Moira C1 - Open Source Hardware (OSH) design for Mycroft

NOTE: The Moira C1 is in beta/review phase. Please see the Status section below.

Moira C1

The Moira C1 is an Open Source Hardware (OSH) design for the Mycroft software appliance.


Upon release the following will be available:

  • Scripts to update Pycroft to set up hardware drivers and define default settings and preferences (GitHub)
  • Final parts list, pricing, and component retail locations (GitHub)
  • 3D printer ready models in STL (Thingiverse)
  • 3D CAD files for editing (TBD)

Design

The Moira C1 is designed to make the most out of the selected components without incurring high costs. The average component cost minus shipping and PLA/ABS will likely be around $70 USD. Features of the design include:

  • Enclosed chamber system for the speaker
  • Upward firing design to spread audio 360 degrees
  • Bottom weight distribution for a solid foundation
  • Vented grill flush wrapped in speaker cloth
  • Beveled overlapping edges to match the finish of a Google Home
  • Dual microphones
  • RBG LED indicator that glows through the top of the case

Hardware

The following hardware is the recommended selections and what the Moira C1 has been designed around.

STUDY QUESTIONS -
1 - Render this sentence from the Moira C1 write-up in Spanish: "The Moira C1 is an Open Source Hardware (OSH) design for the Mycroft software appliance."
2 - Extend the Moira C1 write-up past its final sentence.

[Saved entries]

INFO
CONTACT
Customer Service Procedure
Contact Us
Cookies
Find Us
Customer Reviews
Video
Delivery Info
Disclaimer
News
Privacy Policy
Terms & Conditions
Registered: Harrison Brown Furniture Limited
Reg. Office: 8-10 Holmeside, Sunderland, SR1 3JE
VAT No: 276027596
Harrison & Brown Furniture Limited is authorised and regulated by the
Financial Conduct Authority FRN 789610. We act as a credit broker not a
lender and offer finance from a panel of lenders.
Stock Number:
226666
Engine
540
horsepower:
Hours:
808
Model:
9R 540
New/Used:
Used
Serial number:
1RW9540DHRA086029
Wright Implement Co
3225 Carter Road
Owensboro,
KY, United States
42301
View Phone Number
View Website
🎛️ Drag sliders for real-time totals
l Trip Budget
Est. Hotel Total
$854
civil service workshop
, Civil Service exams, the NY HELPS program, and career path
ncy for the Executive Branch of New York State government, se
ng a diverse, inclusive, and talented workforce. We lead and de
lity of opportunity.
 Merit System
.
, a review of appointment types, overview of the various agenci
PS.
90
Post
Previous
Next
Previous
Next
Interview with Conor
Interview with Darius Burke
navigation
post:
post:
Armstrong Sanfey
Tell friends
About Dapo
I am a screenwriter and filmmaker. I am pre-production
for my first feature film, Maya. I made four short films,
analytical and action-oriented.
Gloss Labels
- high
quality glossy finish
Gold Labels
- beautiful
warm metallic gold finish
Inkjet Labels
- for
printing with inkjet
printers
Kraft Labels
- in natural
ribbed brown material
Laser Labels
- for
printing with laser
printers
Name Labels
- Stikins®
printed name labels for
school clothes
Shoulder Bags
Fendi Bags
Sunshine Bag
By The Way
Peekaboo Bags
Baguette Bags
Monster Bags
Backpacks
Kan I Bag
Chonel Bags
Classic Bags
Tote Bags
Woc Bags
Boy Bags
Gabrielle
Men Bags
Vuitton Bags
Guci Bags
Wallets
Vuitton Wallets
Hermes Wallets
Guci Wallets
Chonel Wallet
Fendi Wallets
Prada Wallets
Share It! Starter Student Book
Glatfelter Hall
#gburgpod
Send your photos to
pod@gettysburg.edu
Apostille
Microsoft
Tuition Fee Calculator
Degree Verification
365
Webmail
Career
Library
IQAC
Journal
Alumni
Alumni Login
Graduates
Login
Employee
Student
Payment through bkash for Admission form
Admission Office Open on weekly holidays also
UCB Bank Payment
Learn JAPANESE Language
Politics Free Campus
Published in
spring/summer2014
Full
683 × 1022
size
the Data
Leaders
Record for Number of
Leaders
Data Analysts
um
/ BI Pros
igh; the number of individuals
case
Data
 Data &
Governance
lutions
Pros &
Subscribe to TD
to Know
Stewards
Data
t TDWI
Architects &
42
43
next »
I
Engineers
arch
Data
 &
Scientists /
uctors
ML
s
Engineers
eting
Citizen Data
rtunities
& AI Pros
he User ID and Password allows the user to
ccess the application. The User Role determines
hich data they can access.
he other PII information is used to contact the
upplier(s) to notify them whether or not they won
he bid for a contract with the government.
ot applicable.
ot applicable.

RESPONSES FOR EACH TASK -
1 - El Moira C1 es un diseño de Hardware de Código Abierto (OSH) para el dispositivo de software Mycroft.

2 -
  • ReSpeaker 2-Mics Pi HAT
  • Adafruit MAX98357 I2S Class-D mono amp
  • 2.244" GF0573 8Ohm 3/5W 450Hz ~ 21kHz 92DB speaker
  • RBG clear common cathode LED
  • Micro USB interface board for power
  • Gray speaker grill cloth
  • Raspberry Pi 3/4B
  • PLA or ABS for printing

What’s in a name?

Moira was selected as the name as it is a female name that sounds like Mycroft and will be the default trained wake word along with a female voice once the software setup scripts are complete (completely optional in setup).

C1 stands for Cylinder 1, or the design/shape of the device.

Status

I’m announcing this project because I would like feedback before I start printing betas and figuring out all the little bits that are going to break as it’s being assembled, etc. The 3D modeling is complete, but there is always room for improvement. As I am new to Microft there may be other hardware related elements I haven’t considered yet, as well. So please, engage below in what you think is good, and what you think should change!

Upcoming Moira hardware designs

  • Moira C2WB - A waterproof and battery operated cylindrical Mycroft client
7 Likes

Great project and fantastic design!

While working on my Mark-IIR a major problem I had was sourcing all the parts from the BOM as some vendors do not deliver from US to EU (or if they do the shipping cost would be ridiculous high). Maybe community members from all over the world can help checking availability of parts in their country? (I can offer to this for Germany)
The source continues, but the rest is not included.